Quasi tutti i commentatori dei quotidiani si sono esercitati sul caso Ferragni, spesso per sottolineare che l’influencer ci avrebbe influenzati grazie ai social, che per loro “natura” favorirebbero i fake e i flame.

Le false notizie e le fiammate virali, in realtà, sono sempre esistite, e anche più drammatiche (vedi, per fare solo un esempio, i Protocolli dei Savi di Sion e i pogrom antiebraici di poco più di un secolo fa) anche se in passato erano un po’ meno “in tempo reale”. Le nuove tecnologie hanno accelerato la diffusione di fake e flame e, aumentandone il numero, ne hanno anche mediamente diluito l’intensità. Inoltre, molti hanno assolutizzato lo slogan di McLuhan “il mezzo è il messaggio”, che pure è utile per ricordarci che anche il medium-contenitore retroagisce sul messaggio-contenuto in qualche modo e misura.

Detto in altri termini, non sono (tanto) i social che hanno indebolito il nostro pensiero, ma (soprattutto) è il nostro pensiero debole che ha favorito la diffusione di questi social.
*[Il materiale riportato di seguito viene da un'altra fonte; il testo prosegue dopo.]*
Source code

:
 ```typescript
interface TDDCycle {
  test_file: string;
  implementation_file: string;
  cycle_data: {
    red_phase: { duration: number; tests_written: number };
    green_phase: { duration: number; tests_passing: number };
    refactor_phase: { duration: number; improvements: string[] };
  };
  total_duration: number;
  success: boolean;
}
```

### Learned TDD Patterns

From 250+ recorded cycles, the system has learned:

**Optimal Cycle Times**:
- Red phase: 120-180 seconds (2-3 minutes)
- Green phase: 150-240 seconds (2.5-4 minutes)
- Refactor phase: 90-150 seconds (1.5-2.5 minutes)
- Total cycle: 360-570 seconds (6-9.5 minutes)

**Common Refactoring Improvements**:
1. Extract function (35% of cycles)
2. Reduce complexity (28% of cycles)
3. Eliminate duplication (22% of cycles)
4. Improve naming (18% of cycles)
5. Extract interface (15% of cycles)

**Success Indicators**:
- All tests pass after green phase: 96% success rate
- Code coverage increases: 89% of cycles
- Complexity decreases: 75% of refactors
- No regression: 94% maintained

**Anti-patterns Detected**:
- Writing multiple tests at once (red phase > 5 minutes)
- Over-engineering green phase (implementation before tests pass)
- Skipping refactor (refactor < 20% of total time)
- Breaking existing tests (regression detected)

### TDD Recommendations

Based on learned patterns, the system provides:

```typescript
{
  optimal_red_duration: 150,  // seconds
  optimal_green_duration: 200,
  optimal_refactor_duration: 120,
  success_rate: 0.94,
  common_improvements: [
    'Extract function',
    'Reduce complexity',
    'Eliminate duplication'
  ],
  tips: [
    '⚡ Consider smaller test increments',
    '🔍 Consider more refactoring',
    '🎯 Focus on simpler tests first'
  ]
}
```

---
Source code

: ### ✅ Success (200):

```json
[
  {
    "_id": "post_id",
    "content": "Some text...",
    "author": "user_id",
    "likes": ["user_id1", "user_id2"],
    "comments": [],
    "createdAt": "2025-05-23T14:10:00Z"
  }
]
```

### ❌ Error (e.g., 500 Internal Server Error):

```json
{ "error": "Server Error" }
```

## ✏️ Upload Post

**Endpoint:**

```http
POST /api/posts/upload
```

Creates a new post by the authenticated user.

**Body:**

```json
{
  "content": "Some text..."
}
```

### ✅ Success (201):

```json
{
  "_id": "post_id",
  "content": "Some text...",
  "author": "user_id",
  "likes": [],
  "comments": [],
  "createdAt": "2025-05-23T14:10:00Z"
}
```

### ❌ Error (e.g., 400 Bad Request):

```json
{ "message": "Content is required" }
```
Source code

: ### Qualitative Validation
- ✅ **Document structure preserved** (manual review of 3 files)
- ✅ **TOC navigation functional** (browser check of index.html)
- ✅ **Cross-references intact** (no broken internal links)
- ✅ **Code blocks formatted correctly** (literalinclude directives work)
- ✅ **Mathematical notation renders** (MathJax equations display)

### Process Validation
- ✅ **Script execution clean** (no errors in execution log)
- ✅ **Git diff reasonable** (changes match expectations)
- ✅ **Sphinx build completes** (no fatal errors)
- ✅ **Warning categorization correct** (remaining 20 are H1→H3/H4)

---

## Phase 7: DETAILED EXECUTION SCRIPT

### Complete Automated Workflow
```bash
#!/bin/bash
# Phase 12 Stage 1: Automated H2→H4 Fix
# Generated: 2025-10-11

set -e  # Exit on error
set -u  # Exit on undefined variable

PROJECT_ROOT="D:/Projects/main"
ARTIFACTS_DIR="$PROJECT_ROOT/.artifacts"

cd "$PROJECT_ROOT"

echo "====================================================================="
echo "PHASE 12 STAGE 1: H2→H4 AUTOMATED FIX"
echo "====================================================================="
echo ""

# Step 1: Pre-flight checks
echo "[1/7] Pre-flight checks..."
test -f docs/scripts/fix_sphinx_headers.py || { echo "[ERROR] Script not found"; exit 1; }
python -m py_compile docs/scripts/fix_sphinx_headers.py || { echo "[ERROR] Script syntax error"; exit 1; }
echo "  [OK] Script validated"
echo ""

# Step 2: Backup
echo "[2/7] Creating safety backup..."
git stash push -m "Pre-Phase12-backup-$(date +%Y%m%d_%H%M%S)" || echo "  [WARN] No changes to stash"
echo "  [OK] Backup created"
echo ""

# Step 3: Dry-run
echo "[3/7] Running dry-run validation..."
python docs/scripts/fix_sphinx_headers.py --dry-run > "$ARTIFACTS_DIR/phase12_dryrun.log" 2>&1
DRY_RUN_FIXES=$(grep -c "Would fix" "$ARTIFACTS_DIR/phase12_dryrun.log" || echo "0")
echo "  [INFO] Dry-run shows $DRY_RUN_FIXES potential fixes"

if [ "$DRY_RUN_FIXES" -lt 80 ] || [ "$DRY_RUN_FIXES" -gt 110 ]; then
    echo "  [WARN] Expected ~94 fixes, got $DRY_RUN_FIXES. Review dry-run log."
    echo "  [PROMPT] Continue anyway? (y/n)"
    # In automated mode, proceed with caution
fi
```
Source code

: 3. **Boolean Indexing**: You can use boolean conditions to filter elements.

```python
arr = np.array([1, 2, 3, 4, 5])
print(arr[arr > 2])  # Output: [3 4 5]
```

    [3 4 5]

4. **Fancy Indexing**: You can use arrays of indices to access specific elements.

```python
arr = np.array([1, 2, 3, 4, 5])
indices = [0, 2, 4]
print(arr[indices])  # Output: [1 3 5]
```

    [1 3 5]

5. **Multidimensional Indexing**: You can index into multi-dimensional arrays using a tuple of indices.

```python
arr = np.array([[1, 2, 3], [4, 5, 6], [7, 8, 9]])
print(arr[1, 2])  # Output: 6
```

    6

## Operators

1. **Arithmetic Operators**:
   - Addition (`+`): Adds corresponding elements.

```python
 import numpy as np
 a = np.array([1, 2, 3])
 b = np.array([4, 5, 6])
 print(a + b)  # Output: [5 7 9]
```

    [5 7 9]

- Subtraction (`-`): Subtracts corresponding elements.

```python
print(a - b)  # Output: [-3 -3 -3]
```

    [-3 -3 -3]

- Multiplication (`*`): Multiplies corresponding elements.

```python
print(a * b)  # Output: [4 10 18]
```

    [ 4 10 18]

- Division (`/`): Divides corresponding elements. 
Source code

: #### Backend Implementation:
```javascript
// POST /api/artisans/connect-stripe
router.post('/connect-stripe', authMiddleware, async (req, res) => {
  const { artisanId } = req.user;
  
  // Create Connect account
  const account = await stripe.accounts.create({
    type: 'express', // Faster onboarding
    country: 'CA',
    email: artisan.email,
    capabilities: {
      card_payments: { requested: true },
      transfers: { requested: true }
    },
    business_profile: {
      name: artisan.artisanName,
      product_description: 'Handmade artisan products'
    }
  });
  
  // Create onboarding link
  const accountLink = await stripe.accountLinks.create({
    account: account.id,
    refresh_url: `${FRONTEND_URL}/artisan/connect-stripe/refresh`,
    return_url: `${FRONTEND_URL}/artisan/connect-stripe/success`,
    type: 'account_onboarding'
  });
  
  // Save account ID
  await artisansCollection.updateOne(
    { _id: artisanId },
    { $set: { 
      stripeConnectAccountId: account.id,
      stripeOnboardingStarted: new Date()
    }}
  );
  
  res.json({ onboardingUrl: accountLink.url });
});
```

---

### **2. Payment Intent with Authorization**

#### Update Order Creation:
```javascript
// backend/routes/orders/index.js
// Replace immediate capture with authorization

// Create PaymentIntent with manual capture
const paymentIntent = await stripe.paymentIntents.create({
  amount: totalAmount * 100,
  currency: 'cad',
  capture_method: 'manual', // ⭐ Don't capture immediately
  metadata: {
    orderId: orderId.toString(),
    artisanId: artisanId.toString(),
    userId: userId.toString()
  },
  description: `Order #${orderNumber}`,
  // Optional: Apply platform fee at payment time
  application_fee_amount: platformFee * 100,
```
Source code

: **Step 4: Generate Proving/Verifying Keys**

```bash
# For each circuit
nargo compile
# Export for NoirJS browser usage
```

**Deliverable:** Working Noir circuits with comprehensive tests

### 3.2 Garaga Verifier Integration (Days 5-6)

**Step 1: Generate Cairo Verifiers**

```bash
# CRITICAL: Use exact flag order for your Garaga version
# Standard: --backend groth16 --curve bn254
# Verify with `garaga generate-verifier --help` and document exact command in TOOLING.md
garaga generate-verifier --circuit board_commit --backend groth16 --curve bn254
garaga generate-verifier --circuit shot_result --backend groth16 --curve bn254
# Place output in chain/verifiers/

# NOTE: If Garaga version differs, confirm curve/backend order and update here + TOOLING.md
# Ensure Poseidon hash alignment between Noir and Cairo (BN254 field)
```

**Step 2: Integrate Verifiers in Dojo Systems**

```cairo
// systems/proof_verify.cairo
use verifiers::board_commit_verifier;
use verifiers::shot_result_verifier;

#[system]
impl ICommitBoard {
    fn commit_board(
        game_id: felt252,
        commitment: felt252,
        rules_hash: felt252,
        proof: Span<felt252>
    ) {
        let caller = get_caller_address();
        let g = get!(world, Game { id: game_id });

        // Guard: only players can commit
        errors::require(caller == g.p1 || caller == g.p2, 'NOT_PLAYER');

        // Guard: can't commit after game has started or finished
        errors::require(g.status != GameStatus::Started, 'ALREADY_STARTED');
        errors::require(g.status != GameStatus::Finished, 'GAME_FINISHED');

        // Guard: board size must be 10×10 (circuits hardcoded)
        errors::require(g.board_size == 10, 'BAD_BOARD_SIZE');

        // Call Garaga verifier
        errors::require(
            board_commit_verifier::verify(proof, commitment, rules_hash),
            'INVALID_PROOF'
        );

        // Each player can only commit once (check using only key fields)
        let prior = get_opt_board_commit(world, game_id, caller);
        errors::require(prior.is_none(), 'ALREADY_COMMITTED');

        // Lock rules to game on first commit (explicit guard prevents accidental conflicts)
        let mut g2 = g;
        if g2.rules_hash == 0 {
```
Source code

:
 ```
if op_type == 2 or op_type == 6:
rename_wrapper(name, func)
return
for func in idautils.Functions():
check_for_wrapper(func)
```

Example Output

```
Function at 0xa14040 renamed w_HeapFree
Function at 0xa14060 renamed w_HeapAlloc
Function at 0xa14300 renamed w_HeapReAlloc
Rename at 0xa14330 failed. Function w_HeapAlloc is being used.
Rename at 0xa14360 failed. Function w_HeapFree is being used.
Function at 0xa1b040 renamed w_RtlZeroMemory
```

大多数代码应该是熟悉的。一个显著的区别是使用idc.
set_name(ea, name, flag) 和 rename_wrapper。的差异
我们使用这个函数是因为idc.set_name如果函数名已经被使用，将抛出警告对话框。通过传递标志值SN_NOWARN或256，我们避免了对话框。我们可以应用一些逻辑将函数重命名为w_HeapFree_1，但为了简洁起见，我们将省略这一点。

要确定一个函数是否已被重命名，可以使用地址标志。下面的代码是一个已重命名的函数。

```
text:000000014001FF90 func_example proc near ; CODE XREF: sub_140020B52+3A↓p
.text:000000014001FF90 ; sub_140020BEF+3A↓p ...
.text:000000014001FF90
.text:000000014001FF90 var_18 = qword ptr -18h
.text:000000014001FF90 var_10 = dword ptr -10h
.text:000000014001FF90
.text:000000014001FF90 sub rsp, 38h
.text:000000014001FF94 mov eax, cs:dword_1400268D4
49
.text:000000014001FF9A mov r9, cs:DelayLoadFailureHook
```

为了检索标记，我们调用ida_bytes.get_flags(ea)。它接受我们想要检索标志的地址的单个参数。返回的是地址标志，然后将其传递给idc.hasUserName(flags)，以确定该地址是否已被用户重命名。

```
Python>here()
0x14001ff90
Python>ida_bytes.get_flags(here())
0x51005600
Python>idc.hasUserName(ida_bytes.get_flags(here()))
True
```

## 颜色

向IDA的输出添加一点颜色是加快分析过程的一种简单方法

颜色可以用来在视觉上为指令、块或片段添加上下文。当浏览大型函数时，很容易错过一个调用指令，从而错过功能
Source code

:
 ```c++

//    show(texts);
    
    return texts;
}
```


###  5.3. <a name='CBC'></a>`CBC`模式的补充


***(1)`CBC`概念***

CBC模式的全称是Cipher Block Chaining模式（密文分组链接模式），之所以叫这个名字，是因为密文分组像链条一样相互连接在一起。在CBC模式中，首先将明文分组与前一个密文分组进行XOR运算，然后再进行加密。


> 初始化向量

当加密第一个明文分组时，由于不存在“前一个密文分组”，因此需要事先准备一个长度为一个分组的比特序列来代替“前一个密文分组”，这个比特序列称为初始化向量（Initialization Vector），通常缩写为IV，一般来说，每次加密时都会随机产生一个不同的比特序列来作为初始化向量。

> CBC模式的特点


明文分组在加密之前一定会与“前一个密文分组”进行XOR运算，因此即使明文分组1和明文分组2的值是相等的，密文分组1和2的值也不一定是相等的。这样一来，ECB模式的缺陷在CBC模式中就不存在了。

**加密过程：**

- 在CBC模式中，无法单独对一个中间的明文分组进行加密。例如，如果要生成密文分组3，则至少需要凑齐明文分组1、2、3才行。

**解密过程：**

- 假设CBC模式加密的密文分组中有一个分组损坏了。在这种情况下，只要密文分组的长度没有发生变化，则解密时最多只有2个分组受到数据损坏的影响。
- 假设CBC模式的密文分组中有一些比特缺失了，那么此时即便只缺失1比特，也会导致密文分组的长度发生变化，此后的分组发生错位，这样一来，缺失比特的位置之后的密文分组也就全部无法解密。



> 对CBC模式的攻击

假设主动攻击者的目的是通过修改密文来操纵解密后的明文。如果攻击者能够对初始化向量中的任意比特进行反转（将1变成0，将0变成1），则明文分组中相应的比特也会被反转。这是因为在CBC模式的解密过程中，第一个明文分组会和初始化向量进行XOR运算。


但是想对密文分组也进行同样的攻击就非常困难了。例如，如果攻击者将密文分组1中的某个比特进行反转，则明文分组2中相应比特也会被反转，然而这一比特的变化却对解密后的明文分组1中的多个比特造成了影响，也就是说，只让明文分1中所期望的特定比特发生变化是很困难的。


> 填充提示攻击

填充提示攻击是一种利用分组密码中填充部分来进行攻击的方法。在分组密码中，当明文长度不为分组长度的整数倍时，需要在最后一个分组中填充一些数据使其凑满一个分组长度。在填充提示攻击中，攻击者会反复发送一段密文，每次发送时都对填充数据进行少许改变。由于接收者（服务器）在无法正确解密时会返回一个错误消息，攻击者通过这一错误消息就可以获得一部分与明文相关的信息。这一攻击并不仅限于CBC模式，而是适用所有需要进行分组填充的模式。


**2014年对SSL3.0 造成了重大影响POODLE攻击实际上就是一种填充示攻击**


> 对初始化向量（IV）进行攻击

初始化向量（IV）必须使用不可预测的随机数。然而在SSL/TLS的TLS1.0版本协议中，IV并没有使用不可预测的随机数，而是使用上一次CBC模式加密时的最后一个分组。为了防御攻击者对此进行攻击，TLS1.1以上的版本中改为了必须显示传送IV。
Il pensiero debole e postmoderno si è affermato insieme all’ideologia neoliberista da fine anni ’70, anzi vi è stato embedded (incorporato, integrato, arruolato).

Il postmodernismo ha spostato la centralità dal lavoro al consumo, ha appiattito la storia del passato e la speranza del futuro in un eterno presente, ha delegittimato le meta-narrazioni, la politica sistemica. Il postmodernismo ha svolto un ruolo critico positivo, decostruendo e demistificando gli stereotipi, ma ha “buttato il bambino con l’acqua sporca”: ha criticato tutto ma ha finito per accettare l’esistente.

Ogni società ha comunque un fondamento: si può reggere su dogmi religiosi o politici (su Verità Assolute e indiscutibili), oppure su un pensiero critico (sulle sempre discutibili verità parziali e provvisorie della scienza). Negare qualunque fondamento – come fa il pensiero debole e postmoderno – favorisce l’adozione (anche inconsapevole) dell’ideologia dominante, sia pure “debolmente”, con ironia o rassegnazione.

Il postmodernismo ha contribuito a mettere in crisi il pensiero socialista (anzi, è l’espressione della sua crisi); ha anche decostruito le ideologie religiose (sono aumentati atei e agnostici e, cosa ancora più significativa, anche chi si dichiara credente adotta una “religione a bassa intensità”); ha favorito l’assimilazione dell’ideologia dominante trasformando politica e religione in “buoni sentimenti” marketizzati, talvolta in “cattivi sentimenti” ma sempre gestiti con la logica del marketing.

Possiamo cioè notare la convergenza dei Ferragni, dei Bergoglio, dei leader politici di turno. Il marketing di Ferragni vende “buoni sentimenti” (come tante altre imprese e ONG che adottano il green o social-washing); la comunicazione compassionevole-ambientalista-pacifista del populista Bergoglio adotta un restyling superficiale del cattolicesimo (che però non cambia di una virgola la dottrina); il leader politico di turno insegue i sondaggi e sostituisce la politica sistemica (quella con la P maiuscola) con i frammenti delle schermaglie dei talk show, vendendo sul mercato elettorale paure o buonismi.

I vari Bergoglio, Ferragni, Salvini, e tanti altri, meno noti o del tutto ignoti, vengono da storie indubbiamente diverse, ma convergono verso un modello comune (anch’esso un po’ in crisi ma ancora dominante): diventare influencer per avere più follower creduloni. E i social sono l’effetto, non la causa.